─── Records for this task

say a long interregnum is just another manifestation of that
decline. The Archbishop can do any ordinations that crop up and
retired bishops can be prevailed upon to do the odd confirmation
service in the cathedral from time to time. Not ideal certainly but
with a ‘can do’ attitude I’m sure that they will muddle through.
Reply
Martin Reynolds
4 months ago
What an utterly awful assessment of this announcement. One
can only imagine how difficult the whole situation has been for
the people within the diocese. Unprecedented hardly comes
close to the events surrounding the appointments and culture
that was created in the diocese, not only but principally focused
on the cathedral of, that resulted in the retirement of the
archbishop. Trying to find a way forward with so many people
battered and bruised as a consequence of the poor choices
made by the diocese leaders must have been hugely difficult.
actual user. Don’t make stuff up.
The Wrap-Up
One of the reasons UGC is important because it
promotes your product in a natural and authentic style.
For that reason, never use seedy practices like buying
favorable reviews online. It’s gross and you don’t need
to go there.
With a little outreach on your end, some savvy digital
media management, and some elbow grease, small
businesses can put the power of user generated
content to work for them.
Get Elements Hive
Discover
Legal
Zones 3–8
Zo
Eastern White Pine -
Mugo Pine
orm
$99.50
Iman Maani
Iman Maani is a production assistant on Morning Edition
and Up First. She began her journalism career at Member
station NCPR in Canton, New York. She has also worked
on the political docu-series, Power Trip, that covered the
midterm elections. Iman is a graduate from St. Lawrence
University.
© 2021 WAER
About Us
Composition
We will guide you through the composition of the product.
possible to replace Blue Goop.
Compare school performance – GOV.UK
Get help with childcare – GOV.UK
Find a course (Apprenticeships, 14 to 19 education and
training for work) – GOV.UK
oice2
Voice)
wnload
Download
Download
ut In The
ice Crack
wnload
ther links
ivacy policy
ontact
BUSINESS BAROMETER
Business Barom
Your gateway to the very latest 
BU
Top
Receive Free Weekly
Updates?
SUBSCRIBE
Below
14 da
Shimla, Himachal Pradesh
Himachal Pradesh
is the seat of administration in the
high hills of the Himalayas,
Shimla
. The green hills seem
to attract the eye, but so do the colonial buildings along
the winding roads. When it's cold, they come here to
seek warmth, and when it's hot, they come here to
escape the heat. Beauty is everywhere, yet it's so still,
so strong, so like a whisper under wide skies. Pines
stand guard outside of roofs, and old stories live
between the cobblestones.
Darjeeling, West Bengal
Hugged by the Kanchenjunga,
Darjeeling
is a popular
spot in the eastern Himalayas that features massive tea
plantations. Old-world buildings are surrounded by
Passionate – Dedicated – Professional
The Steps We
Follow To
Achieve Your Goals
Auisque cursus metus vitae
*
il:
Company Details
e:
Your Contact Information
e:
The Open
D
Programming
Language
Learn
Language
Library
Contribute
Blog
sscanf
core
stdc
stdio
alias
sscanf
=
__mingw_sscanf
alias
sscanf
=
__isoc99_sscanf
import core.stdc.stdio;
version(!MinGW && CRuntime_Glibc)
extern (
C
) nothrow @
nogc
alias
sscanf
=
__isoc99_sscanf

──────

== The problem ==
If a line of the entries contains "buildings", it counts; give the total of such lines and nothing more.

== Result ==
2